## What you have to do
Among the records that follow, find the line with "thumb tip: (757, 612)" and the line with "pinky tip: (856, 505)". Set down those lines and all lines between them exactly, without adding anything.

─── Material to process

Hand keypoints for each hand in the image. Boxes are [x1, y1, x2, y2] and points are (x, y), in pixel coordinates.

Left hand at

──────
─── Material to process

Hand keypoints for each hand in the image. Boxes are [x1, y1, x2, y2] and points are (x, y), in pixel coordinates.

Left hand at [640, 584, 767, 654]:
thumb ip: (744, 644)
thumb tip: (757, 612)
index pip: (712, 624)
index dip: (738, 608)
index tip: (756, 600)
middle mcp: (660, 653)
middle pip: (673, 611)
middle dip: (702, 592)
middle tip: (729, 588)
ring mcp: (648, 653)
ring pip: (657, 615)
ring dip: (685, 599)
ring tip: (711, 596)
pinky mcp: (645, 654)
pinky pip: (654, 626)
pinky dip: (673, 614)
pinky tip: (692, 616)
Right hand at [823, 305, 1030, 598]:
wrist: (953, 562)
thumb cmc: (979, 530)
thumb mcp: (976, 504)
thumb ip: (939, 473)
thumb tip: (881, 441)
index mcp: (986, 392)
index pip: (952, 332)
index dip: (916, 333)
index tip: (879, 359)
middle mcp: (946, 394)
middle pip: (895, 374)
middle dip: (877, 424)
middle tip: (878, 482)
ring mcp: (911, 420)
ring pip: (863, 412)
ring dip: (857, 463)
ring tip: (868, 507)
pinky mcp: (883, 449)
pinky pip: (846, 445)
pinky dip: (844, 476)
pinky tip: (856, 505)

──────

## Answer to this task
thumb tip: (757, 612)
index pip: (712, 624)
index dip: (738, 608)
index tip: (756, 600)
middle mcp: (660, 653)
middle pip: (673, 611)
middle dip: (702, 592)
middle tip: (729, 588)
ring mcp: (648, 653)
ring pip: (657, 615)
ring dip: (685, 599)
ring tip: (711, 596)
pinky mcp: (645, 654)
pinky pip: (654, 626)
pinky dip: (673, 614)
pinky tip: (692, 616)
Right hand at [823, 305, 1030, 598]:
wrist: (953, 562)
thumb cmc: (979, 530)
thumb mcp: (976, 504)
thumb ip: (939, 473)
thumb tip: (881, 441)
index mcp: (986, 392)
index pip: (952, 332)
index dip: (916, 333)
index tip: (879, 359)
middle mcp: (946, 394)
middle pip: (895, 374)
middle dip: (877, 424)
middle tip: (878, 482)
ring mcp: (911, 420)
ring pip: (863, 412)
ring dip: (857, 463)
ring tip: (868, 507)
pinky mcp: (883, 449)
pinky pip: (846, 445)
pinky dip: (844, 476)
pinky tip: (856, 505)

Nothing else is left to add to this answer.